Or to make everyone happy you could switch to the 1 1/8 ounce game load that is $69 a case at cabelas....


----------



## Fish Jockey (Mar 16, 2005)

*Rio's*

Rio is a good load. Only down fall is the dirty burning powder.
G.


----------



## panhandler (Aug 1, 2013)

They have 1, 1 1/8, and 1 1/4 at Academy for $54.90, just make sure to read the case and check the individual boxes to make sure all are what you want, not going to find them anywhere else for less and I bet they don't restock, one time deal


----------



## catfishinbeerdrinkin (May 3, 2011)

osoobsessed said:


> Switch to a full choke if they are flying that high, watch your lead and adjust from there. Cheers.
> 
> I use a full choke to


----------



## nate56 (Dec 11, 2010)

panhandler said:


> They have 1, 1 1/8, and 1 1/4 at Academy for $54.90, just make sure to read the case and check the individual boxes to make sure all are what you want, not going to find them anywhere else for less and I bet they don't restock, one time deal


You need to go back and buy every 1-1/4 ounce Rio you see if it was that cheap and if it was high brass... that's way below cost..


----------



## catfishinbeerdrinkin (May 3, 2011)

That ain't no lie


----------



## Capt. Marcus Canales (Aug 25, 2005)

catfishinbeerdrinkin said:


> osoobsessed said:
> 
> 
> > Switch to a full choke if they are flying that high, watch your lead and adjust from there. Cheers.
> ...


----------



## SSST (Jun 9, 2011)

I was at the Victoria Academy a couple of hours ago and ALL the cases that were 54.90 there were 1 oz shot, I looked for a little while then asked an employee and he confirmed. So yeah, if you actually saw some 1 1/4 you better stock up before they realize their mistake.


----------



## kweber (Sep 20, 2005)

cheapos for me.. more shootin'...
teal, too... a limit in 10min sux...
hell, I'd put a blank in onct' while loaded by my hentes jus' for fun....
where's the fun w/15 shells/limit....


----------



## nate56 (Dec 11, 2010)

is that English...:biggrin:


----------



## Capt. Marcus Canales (Aug 25, 2005)

nate56 said:


> is that English...:biggrin:


For weber....ya.....but you gotta know him. 

Sent from my mobile T&A viewer


----------



## Spec-Rig.006 (Nov 2, 2007)

[email protected] said:


> I'd recommend buying one box and patterning the load before buying a case.

#### [TASK DIRECTIONS]
Pick up the shotgun shell thread and continue it past its last post. The records have no connection to the shotgun shell thread.

#### [ROWS]
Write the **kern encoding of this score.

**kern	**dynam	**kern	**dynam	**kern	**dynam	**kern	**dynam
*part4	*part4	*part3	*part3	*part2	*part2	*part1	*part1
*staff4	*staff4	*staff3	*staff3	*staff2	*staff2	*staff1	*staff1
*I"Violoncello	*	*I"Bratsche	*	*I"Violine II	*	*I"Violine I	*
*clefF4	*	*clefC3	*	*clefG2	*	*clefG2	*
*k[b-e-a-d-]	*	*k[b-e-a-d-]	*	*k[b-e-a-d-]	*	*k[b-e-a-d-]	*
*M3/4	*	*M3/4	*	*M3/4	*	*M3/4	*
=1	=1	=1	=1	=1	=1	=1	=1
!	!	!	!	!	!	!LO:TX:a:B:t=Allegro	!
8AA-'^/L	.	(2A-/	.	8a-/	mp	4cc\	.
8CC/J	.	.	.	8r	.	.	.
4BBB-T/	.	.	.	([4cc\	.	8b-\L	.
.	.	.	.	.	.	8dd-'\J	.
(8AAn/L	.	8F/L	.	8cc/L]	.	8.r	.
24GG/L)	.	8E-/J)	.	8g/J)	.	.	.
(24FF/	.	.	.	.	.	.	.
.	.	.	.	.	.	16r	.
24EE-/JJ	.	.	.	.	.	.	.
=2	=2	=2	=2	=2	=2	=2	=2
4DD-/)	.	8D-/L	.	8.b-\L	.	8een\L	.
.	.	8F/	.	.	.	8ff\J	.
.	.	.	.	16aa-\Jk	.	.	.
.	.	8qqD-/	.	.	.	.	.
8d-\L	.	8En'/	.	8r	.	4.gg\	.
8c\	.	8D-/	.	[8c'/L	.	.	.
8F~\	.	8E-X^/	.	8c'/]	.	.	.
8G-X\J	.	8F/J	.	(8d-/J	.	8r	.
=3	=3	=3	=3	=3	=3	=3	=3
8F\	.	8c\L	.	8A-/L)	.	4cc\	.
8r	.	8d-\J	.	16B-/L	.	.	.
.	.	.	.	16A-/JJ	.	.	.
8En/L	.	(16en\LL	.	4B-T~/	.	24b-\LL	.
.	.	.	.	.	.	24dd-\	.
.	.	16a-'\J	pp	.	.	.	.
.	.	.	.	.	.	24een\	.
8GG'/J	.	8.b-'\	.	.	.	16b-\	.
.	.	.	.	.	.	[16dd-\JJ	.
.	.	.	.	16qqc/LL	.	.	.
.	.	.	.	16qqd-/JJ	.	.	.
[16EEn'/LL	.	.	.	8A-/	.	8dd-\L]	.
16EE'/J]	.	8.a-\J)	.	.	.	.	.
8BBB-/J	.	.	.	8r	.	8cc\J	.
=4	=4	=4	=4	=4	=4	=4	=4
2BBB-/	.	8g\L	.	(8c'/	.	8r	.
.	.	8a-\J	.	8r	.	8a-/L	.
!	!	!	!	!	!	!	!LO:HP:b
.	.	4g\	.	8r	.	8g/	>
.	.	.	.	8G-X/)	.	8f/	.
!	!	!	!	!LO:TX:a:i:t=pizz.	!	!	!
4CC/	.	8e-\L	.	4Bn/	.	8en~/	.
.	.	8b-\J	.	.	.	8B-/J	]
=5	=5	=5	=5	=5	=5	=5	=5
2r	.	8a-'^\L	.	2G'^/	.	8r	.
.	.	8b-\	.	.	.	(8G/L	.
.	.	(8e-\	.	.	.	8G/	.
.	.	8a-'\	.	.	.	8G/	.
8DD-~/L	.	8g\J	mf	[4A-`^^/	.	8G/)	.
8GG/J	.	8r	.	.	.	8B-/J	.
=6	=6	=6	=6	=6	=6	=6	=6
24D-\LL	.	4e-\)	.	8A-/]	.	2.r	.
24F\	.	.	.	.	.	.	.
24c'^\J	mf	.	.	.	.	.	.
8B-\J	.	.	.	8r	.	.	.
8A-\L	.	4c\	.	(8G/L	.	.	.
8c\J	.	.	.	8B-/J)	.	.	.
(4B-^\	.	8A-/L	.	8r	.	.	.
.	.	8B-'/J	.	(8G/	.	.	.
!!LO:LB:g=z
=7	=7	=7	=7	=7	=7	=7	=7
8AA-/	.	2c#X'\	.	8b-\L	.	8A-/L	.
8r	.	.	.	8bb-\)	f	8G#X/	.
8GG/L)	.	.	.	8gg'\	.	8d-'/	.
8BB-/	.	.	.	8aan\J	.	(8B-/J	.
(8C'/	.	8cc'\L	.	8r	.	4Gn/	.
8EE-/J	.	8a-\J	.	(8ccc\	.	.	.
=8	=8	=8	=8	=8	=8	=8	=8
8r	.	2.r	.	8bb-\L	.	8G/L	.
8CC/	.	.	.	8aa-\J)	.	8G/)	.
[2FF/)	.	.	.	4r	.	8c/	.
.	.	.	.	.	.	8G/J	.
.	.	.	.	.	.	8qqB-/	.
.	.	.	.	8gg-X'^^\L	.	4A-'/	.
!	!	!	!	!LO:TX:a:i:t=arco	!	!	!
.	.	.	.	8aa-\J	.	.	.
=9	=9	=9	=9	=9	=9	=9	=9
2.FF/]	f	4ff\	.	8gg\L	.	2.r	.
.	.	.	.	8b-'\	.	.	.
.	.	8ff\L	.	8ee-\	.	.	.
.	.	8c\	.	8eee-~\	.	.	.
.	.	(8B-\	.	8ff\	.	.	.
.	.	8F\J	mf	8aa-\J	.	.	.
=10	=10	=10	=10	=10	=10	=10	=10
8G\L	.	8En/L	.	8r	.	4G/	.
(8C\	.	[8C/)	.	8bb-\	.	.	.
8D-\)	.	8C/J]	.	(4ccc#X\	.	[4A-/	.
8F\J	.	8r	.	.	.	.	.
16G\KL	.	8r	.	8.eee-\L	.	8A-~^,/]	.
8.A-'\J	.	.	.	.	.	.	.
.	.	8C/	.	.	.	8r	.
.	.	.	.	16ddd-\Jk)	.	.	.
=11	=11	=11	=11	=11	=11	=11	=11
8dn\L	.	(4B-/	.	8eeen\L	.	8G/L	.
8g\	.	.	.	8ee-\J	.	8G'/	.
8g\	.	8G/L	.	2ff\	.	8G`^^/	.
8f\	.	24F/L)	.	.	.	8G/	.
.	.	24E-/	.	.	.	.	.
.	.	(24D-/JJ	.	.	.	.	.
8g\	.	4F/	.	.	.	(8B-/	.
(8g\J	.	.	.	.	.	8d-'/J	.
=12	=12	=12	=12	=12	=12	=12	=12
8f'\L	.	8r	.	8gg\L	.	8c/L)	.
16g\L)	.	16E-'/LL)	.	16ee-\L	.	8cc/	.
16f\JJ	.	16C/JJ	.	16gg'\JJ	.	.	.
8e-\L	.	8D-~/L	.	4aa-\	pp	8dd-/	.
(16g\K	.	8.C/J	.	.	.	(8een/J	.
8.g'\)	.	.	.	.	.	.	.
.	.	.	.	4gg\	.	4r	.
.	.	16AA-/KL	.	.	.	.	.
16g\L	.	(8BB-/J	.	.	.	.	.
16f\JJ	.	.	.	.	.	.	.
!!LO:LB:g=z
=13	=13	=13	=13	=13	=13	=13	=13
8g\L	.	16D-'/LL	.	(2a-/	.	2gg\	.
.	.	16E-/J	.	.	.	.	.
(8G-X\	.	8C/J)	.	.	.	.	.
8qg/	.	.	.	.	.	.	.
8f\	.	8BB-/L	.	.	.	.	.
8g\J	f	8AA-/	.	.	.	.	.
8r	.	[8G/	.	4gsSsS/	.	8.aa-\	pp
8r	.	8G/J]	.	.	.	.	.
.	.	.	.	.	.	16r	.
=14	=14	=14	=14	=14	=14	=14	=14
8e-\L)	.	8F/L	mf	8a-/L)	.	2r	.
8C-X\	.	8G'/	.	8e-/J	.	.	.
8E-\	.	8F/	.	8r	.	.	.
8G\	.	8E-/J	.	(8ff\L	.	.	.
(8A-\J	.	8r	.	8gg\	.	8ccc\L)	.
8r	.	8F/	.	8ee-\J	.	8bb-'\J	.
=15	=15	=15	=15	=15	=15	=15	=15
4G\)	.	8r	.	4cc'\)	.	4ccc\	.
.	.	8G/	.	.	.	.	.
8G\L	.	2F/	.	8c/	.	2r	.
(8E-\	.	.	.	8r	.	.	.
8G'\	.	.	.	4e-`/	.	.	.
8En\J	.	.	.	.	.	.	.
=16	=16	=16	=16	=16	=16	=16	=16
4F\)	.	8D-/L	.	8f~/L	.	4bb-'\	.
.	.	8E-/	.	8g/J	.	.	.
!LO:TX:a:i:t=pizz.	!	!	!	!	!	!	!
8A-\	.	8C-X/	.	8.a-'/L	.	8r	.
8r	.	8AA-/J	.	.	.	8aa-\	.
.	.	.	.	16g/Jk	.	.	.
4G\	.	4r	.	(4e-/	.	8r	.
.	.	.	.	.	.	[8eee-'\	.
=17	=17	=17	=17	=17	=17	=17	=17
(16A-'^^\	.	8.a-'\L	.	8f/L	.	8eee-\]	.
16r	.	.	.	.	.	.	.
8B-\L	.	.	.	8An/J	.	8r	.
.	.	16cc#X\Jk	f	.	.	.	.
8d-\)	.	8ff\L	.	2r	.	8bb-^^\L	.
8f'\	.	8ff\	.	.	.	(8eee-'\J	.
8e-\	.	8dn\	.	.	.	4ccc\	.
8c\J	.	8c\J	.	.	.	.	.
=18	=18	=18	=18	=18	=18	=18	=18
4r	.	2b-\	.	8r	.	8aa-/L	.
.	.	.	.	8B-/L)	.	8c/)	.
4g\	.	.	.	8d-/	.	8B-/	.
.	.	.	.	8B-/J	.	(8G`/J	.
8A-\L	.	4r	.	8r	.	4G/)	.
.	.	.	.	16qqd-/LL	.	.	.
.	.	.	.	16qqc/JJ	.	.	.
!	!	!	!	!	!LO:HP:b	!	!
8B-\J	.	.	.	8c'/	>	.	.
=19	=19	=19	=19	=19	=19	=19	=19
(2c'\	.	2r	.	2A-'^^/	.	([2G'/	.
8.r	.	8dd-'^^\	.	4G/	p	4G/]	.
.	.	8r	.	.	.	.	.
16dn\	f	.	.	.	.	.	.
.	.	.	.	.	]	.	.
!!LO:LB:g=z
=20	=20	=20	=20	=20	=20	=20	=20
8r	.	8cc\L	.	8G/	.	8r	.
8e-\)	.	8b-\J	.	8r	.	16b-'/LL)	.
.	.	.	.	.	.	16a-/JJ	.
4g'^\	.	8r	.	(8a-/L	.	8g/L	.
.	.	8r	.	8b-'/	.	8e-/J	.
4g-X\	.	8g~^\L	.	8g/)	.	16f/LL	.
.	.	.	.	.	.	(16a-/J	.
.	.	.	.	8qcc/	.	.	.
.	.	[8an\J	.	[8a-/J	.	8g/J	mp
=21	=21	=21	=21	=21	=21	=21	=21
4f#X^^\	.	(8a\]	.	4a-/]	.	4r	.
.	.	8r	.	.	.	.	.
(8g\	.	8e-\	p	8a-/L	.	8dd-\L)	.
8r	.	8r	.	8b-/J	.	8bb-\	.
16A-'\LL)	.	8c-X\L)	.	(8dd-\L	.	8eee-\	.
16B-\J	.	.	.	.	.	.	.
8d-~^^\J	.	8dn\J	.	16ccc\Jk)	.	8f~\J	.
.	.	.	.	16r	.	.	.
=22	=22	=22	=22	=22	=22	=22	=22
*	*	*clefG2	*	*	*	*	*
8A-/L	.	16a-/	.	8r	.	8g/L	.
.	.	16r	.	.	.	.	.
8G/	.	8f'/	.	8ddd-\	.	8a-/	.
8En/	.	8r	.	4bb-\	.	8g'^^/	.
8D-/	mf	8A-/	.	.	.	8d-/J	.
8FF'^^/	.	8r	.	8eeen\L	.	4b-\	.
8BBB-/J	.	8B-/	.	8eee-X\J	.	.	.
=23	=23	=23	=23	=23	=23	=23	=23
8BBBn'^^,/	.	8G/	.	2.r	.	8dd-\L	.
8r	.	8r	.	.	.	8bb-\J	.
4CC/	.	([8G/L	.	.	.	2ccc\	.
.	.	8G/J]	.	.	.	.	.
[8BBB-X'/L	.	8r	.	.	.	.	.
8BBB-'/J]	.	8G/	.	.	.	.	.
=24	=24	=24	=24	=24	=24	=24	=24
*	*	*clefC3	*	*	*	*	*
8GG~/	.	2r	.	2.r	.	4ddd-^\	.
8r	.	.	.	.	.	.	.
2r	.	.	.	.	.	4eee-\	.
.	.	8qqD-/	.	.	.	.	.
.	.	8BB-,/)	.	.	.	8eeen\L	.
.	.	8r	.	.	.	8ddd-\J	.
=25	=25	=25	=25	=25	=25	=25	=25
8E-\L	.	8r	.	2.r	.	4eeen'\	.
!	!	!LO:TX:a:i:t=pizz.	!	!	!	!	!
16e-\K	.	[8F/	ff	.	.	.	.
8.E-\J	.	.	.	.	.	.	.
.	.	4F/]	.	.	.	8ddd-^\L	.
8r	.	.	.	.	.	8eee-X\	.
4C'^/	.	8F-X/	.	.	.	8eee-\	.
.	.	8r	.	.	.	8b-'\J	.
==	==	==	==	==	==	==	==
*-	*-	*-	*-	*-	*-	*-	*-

#### [ANSWER FOR THIS EXERCISE]
They're dove, not turkey.



catfishinbeerdrinkin said:


> Rios seem pretty hot I like the 1 1/4 oz 7.5s


Perfect.


----------



## David Burke (Dec 27, 2005)

*RIO*

Keep in mind that those are NOT the HOT Shells, they are the low brass, go to ABLE ARMS in Huntsville as they are the local distributor... More like $78 for the hot loads...:clover:


----------



## panhandler (Aug 1, 2013)

Keep in mind these are the hot shells, how about everyone stop saying it can't be true and go save $15 a case


----------



## marshhunter (Mar 20, 2008)

panhandler said:


> Keep in mind these are the hot shells, how about everyone stop saying it can't be true and go save $15 a case


where did you buy these? were there any left?

KEEP CALM AND CHIVE ON!!


----------



## panhandler (Aug 1, 2013)

Academy on I-10 between bunker hill and Gessner, haven't been in there for a few days, don't know if any are left


----------



## daddyeaux (Nov 18, 2007)

The man is right! I bought 6 cases, 2 cases 11/4 oz #8 that are the high brass and 4 cases 1 oz #7.5 that are the low brass.
By the way, the Academy on W. 34th only has the 7.5 left......hehehehe


----------



## SSST (Jun 9, 2011)

I wish the stockers in the Victoria Academy would put the better ones out, they are ALL 1 oz shot down there.


----------



## nate56 (Dec 11, 2010)

...you get the 3-3/4 dram instead of the that 3-1/4 then you'll be shooting hot...just got my 3 pallets in if you wanna try a box...trust me you can tell the difference...give me a holler if you'd like a box..they are BAADDD..


----------



## peelin' drag (Oct 21, 2005)

Yep. If you got the 1 1/4 for $54.90, you won. The Beaumont Academy was having non of this.


SSST said:


> I was at the Victoria Academy a couple of hours ago and ALL the cases that were 54.90 there were 1 oz shot, I looked for a little while then asked an employee and he confirmed. So yeah, if you actually saw some 1 1/4 you better stock up before they realize their mistake.


----------



## panhandler (Aug 1, 2013)

Where do you buy pallets of shells? I might be needing a lot of target loads


----------



## Johnny9 (Sep 7, 2005)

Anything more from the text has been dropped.